NSA CONSIDERING CUTTING EDWARD SNOWDEN A DEAL FOR RETURN OF 1.5 MILLION DOCUMENTS YET TO BE LEAKED – In what appears to be an almost unheard of move the U.S Government and NSA might be prepared to grant Edward Snowden amnesty in exchange for 1.5 million classified documents that remain in his possession.
According to the newly appointed U.S official in charge of assessing the damage these documents pose to U.S national security, Richard Ledgett, amnesty could be granted providing Edward Snowden could give concrete assurances that the documents he possesses would be handed over and furthermore no further leaks occurred.
Mr. Ledgett, who is about to appear in an episode of 60 minutes and interviewed by John Miller, stated that this is a measure that could well be considered by the U.S Government to ensure the safety of the U.S and its intelligence sources around the world.
General Keith Alexander, the man in charge of the task-force investigating the leaked documents by Edward Snowden, and the man who appointed Richard Ledgett, is not fully convinced that Edward Snowden should be granted amnesty under any circumstances.

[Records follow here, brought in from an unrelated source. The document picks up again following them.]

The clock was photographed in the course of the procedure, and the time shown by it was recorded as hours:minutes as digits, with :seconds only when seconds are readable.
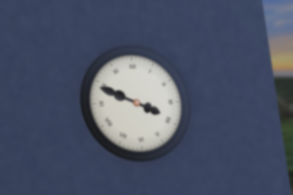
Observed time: 3:49
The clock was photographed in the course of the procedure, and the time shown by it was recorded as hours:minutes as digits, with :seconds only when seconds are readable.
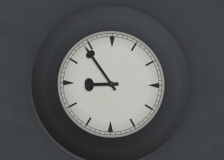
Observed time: 8:54
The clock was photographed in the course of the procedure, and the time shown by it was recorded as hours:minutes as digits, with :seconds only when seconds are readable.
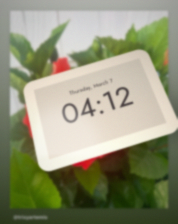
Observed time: 4:12
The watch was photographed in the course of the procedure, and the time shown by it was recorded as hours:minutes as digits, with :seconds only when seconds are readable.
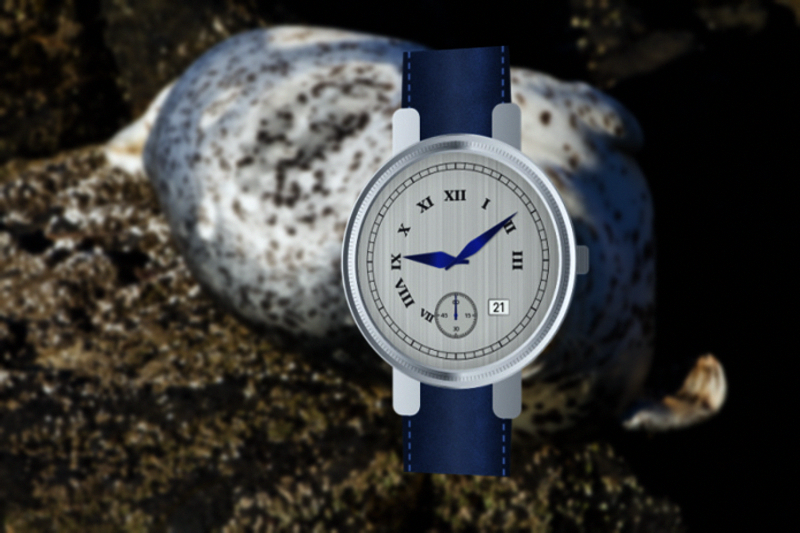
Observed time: 9:09
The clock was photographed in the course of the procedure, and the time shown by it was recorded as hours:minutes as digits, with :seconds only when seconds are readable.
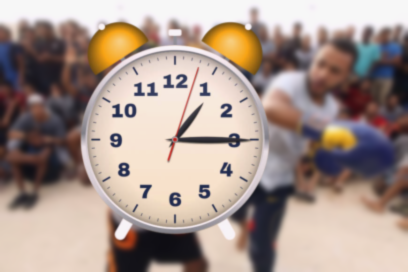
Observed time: 1:15:03
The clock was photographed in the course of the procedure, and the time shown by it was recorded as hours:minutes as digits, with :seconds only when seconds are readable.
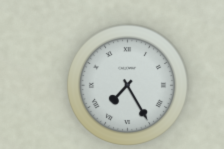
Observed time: 7:25
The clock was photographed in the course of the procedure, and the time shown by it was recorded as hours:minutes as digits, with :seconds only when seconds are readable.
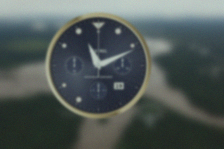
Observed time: 11:11
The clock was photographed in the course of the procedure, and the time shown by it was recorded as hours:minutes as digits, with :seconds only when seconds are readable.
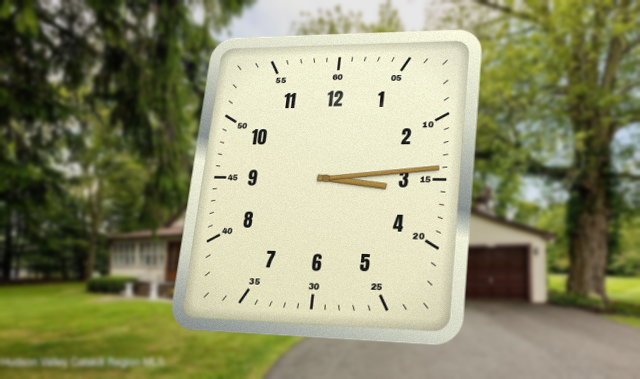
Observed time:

This is analogous to a hostage-taker taking 50 people hostage, shooting 10 and then say, “If you give me full amnesty, I’ll let the other 40 go.” What do you do? General Keith Alexander
Regardless of General Keith Alexander’s view Mr. Ledgett feels that such a move might in fact be in the best interest of the country and furthermore the U.S currently has little room to maneuver considering Edward Snowden still remains in Russia; his country of choice alone is causing great concern for the U.S authorities.
“I would need assurances that the remainder of the data could be secured, and my bar for those assurances would be very high. It would be more than just an assertion on his part.” Richard Ledgett
To date the NSA continues to change its operational systems and computer networks in order to prevent any reoccurrence of another possible Snowden event.
In an interview with Reuters, Mr. Ledgett openly acknowledged that the NSA had done a pretty poor job in its initial response to the documents leaked by Edward Snowden in which they show how the NSA is spying not only on other world Government leaders but also its own citizens.
There remains high public sentiment that more transparency should be afforded to the public and yet whilst the NSA agrees in part it also feels that too much information could put intelligence operations and lives at serious risk.
The argument remains that the fight on terror requires a high level of secrecy in order to prevent another attack such as 9/11, however, the effectiveness of such intelligence has been questioned after the Boston Marathon Bombings earlier this year.
The NSA has announced that it is taking no less than forty one specific technical measures in order to control and protect the data that it gathers for intelligence purposes. Furthermore it will employ more supervisors in order to increase oversight on those employed in the agency.
One of the new measures requires that two people are in control of all places where someone might have access to sensitive data and that the agency will also step up its screening process to ensure those who have access to data are not deemed a risk to national security.
With the revelations by Edward Snowden the NSA has certainly been subjected to high levels of scrutiny and admonishment; not just within Congress but from other Government’s around the world who have found that they too have been targets for NSA snooping.
Despite the NSA appearing desperate to give its side of the story the public remain highly suspicious of the NSA’s activities and feel that what is now transpiring is simply damage control to limit their embarrassment.
Many feel that the information leaked to date has yet to produce any evidence that national security has in fact been compromised but rather made the NSA out to look like a control freak whose remit is to spy on anyone in order to garner control.
Regardless to Reuters probing Mr. Ledgett for more information on the panels specific recommendations he declined to give such information but was willing to acknowledge that guidelines for the NSA’s collection of data needs more oversight and control; he refused to acknowledge or entertain the idea that maybe the NSA had overstepped its legitimate operating parameters by listening in and collecting data on people’s phone calls and messages.
Mr. Ledgett did admit that there are documents yet to be leaked that are giving him sleepless nights; he went on to state that these documents will reveal what we know and what we don’t know about certain international interests and that the documents are nothing short of a roadmap for our adversaries.
Whilst many in Government, including General Keith Alexander, may not like the idea of giving Edward Snowden amnesty for the return of the documents it might well transpire that they have little choice in the matter.
The question of whether Edward Snowden would accept such a deal remains unknown but in recent interviews he has stated that it was not inconceivable for the U.S Government to assassinate him and returning to the U.S would certainly expose him to the dangers he fears.